Africa wants G8 to keep promise
Dakar - With the G8 summit in Japan set for next week Africa wants the Group of Eight industrialised countries to step up the pace and deliver the aid they promised three years ago in Gleneagles.
African leaders, together for the African Union summit in Sharm el-Sheikh this week, called for the G8 "to make good on its existing promises to support African development". The statement was co-signed by the United Nations and other development agencies.
"African leaders are looking to the G8 to turn their existing promises into action - the credibility of international commitments is at stake," AU Commission Chief Jean Ping said.
At their 2005 summit in the Scottish town of Gleneagles the G8 countries - the United States, Japan, Germany, France, Britain, Italy, Canada and Russia - pledged to increase their aid to Africa with more than $25bn by 2010.
8 countries invited for talks
Since then several revisions had lowered the figure to $21.8bn, and according to the UN and the AU development, aid had only increased by about a quarter of that amount.
There were calls for the G8 to give new guarantees to step up African aid ahead of the Japan summit. Eight African counties - Algeria, Egypt, Ethiopia, Ghana, Nigeria, Senegal, South Africa and Tanzania - had been invited to participate in the talks.
"The first thing we expect from the upcoming G8 summit is that they honour the promises they made," el-Hadj Amadou Sall, the spokesperson for Senegalese president Abdoulaye Wade, said.
"There were a lot of commitments and pledges which named amounts. If they had been vague promises, we could understand but these were clear figures," he said.
In April the development aid ministers of the G8 countries said at a meeting in Tokyo that they wanted to increase their aid to poor countries.
Ban appeals for commitment
But several organisations like One, the advocacy group launched by U2 singer Bono and the Africa Progress Panel, chaired by former UN chief Kofi Annan, had insisted that the G8 should move faster in getting aid to Africa.

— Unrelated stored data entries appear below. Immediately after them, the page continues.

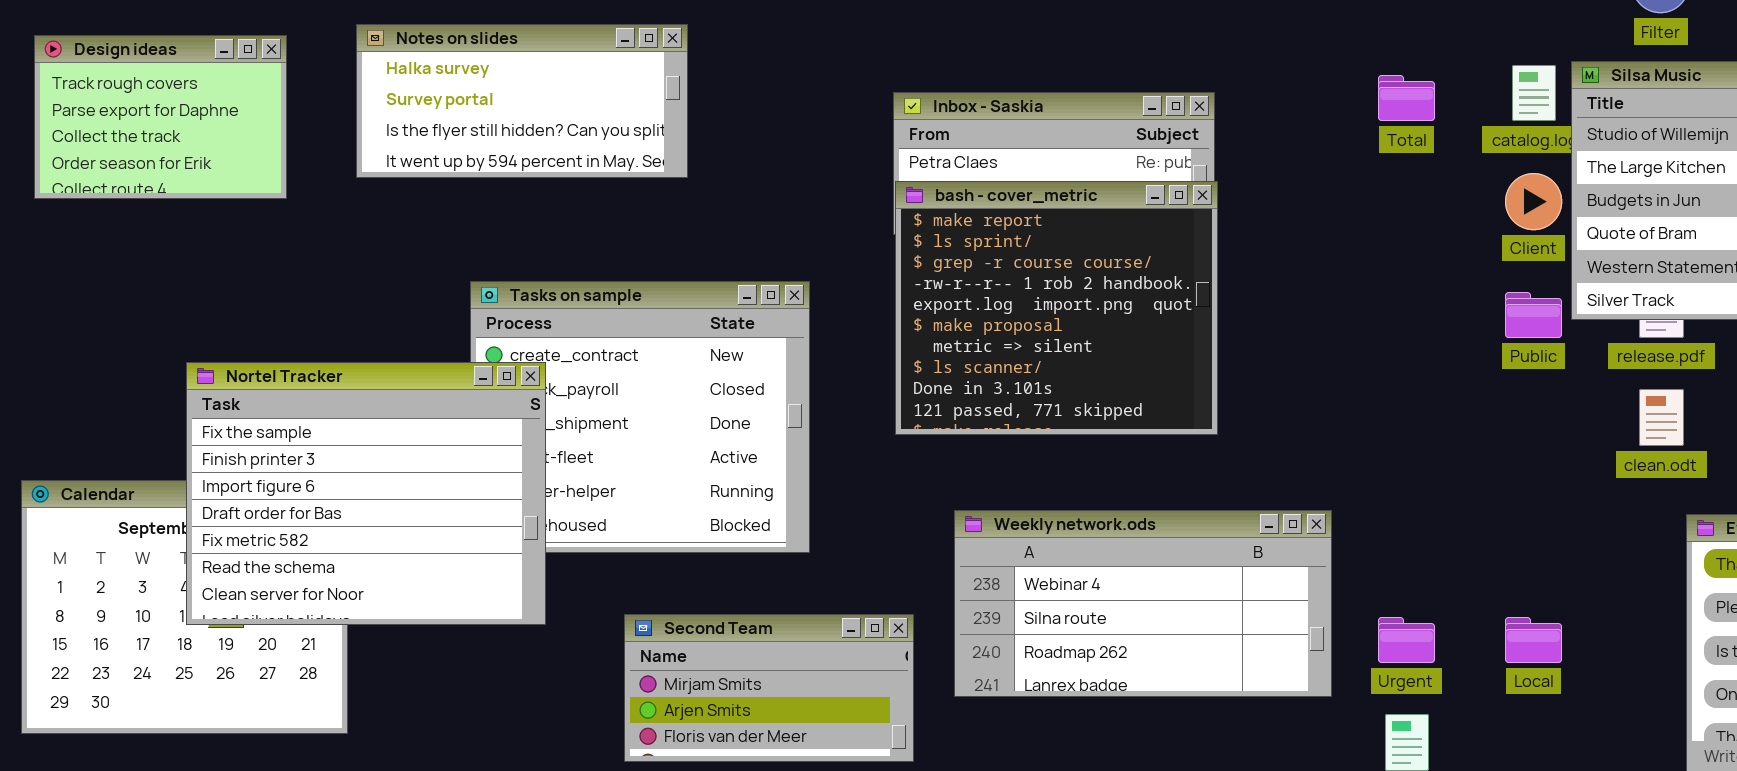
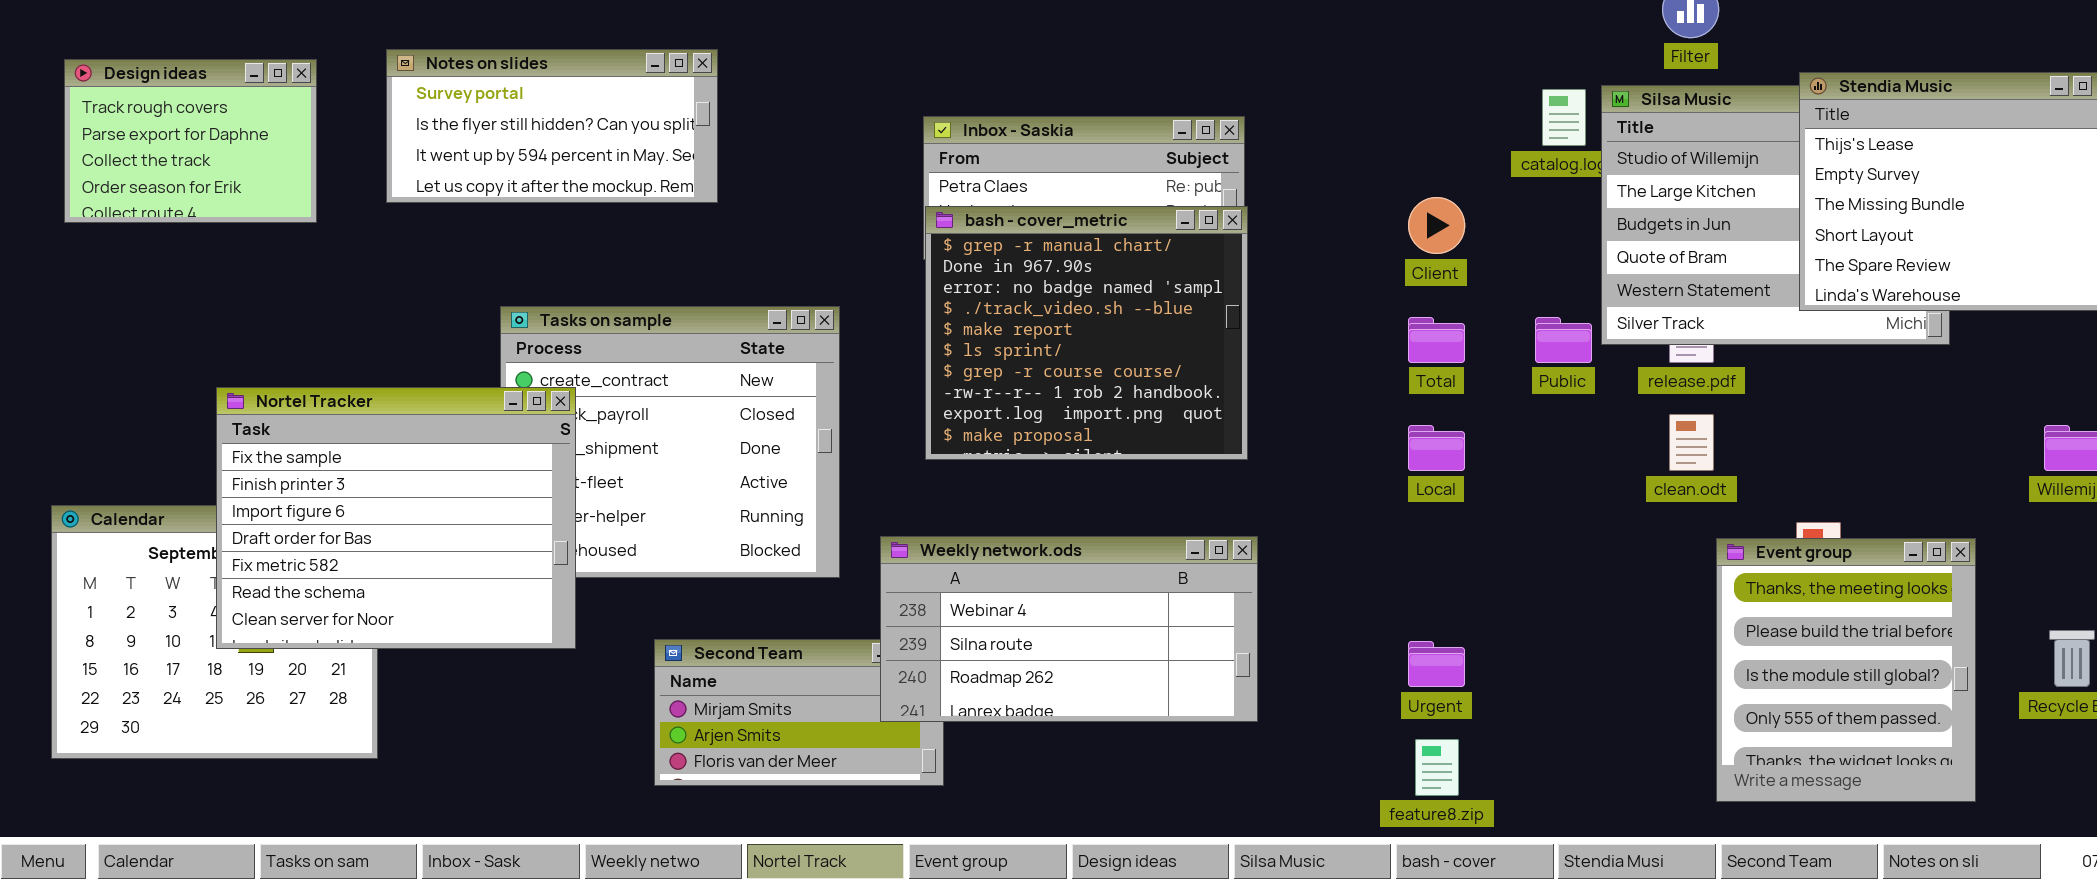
Notes on slides: [356,24,688,178] -> [386,49,718,203], scrolled down 1 row
Total: [1378,75,1435,121] -> [1408,317,1465,363], moved
Client: [1505,173,1562,230] -> [1408,197,1465,254], moved
bash - cover_metric: [895,181,1218,435] -> [925,206,1248,460], scrolled up 4 rows
Weekly network.ods: [954,510,1332,697] -> [880,536,1258,722], moved
Local: [1505,617,1562,663] -> [1408,425,1465,471], moved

In a report the panel warned that "the G8's commitment to double assistance to Africa by 2010 is not likely to be fulfilled".

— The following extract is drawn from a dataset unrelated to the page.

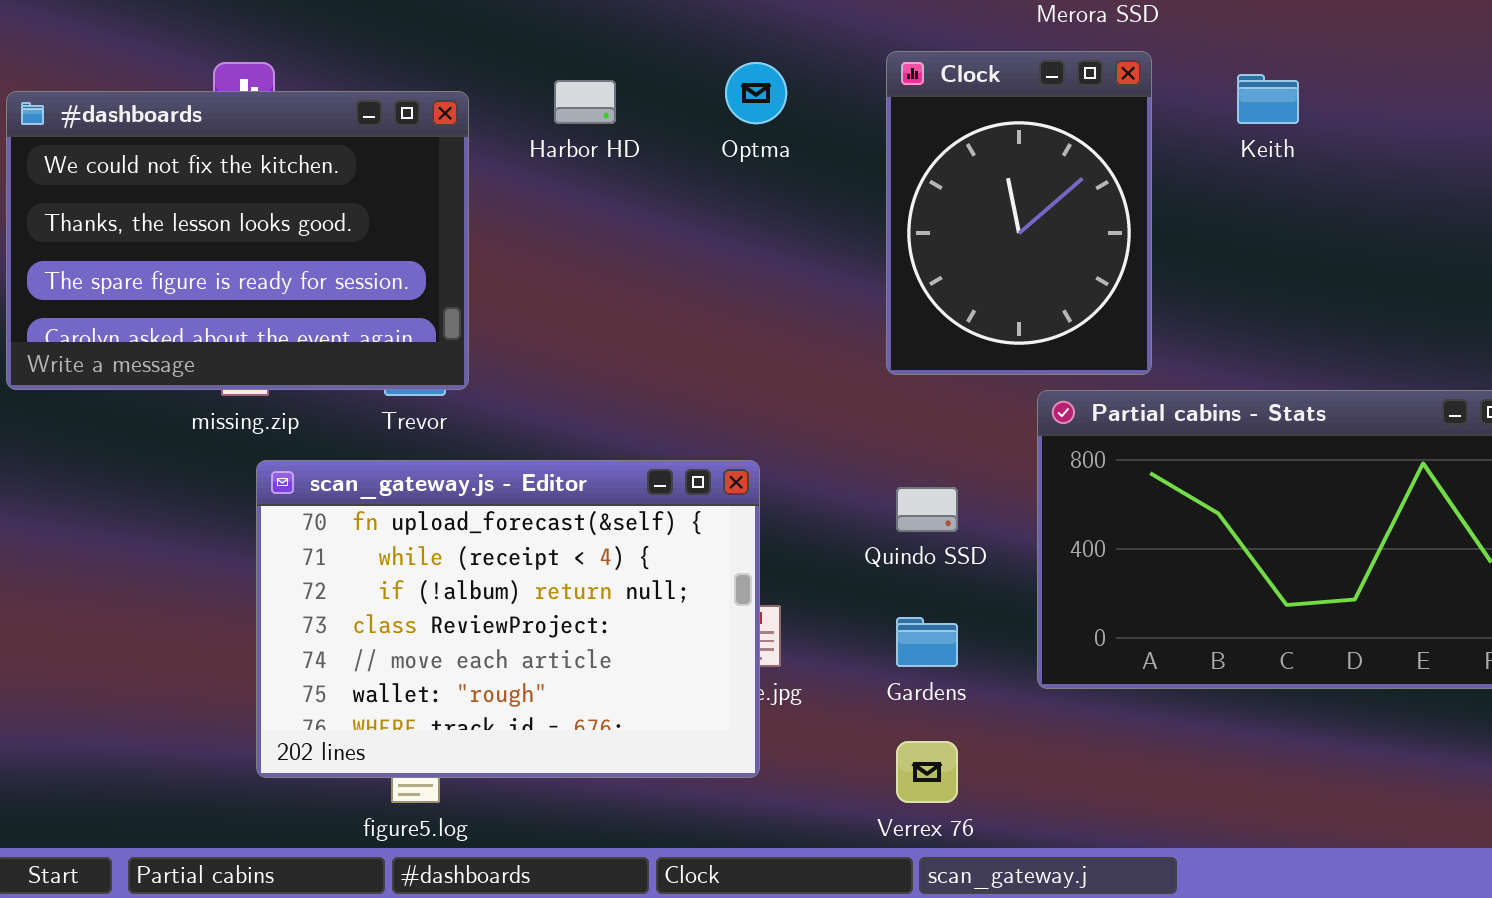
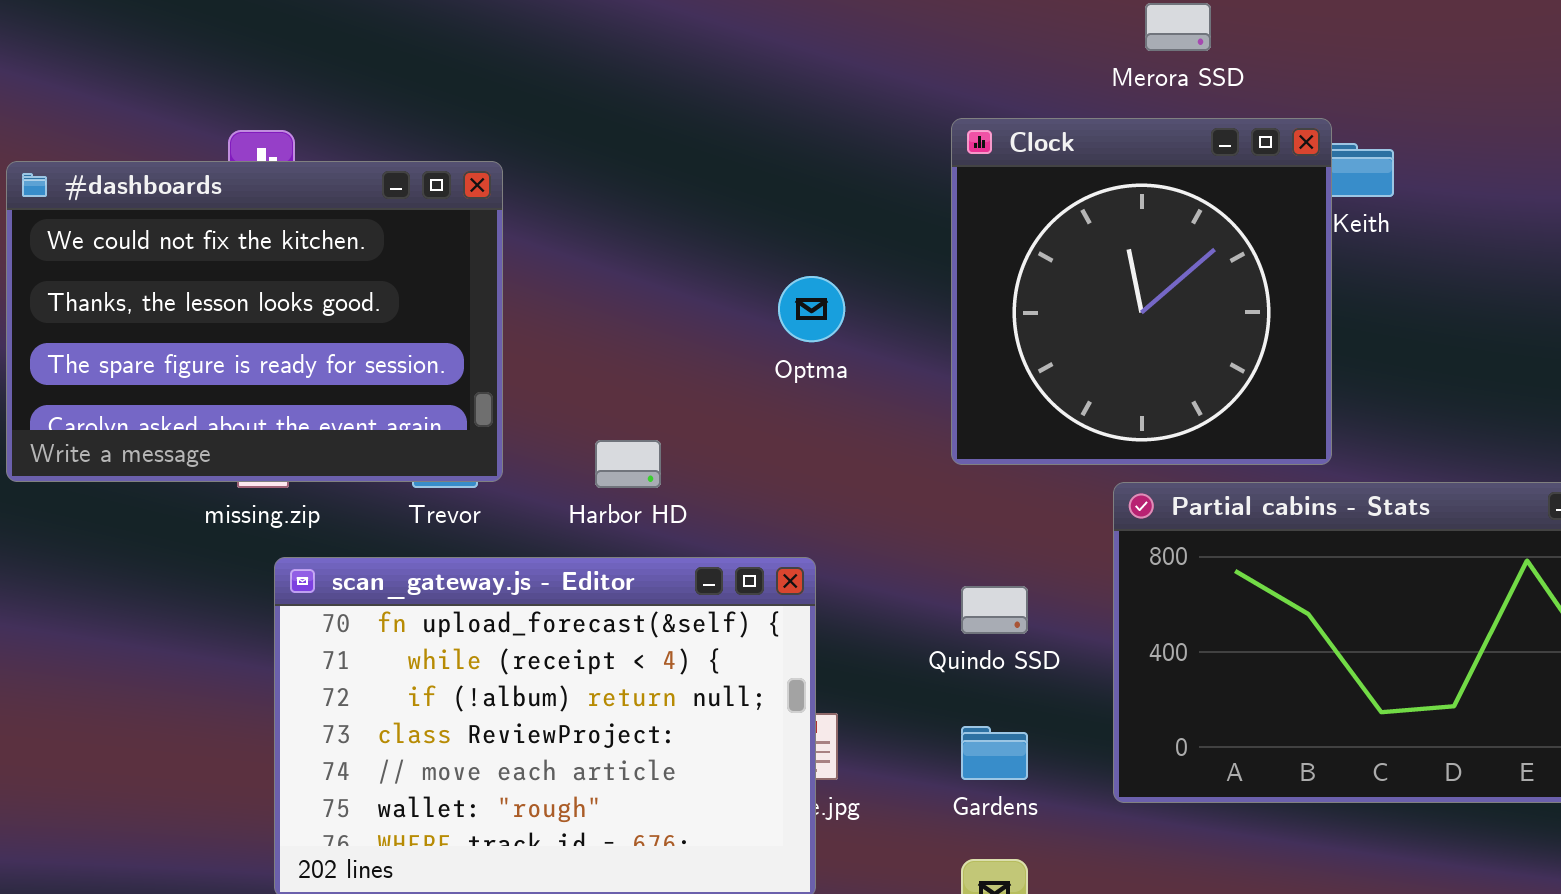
Clock: [886,51,1152,375] -> [951,118,1332,465], resized
Optma: [725,62,787,124] -> [778,276,845,342], moved
Harbor HD: [554,80,616,124] -> [595,440,661,488], moved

It called on the countries to "urgently fund shortfalls against their targets" stressing the impact of the international food crisis and rising oil prices on the African continent.
"Despite commitments being pledged to Africa since the Gleneagles Summit in 2005, there has been a decrease in direct aid to Africa from G8 countries," Auriel Niemack, from the SA Institute of International Affairs said.
"When juxtaposed with the oil price and global food crises, it can be surmised that there will be more seemingly urgent items on the agenda," he added.
UN Secretary-General Ban Ki-moon also appealed to the rich nations to "implement their commitment, which was made in Gleneagles" while African nations increasingly fear that the G8 could announce a reduction in aid.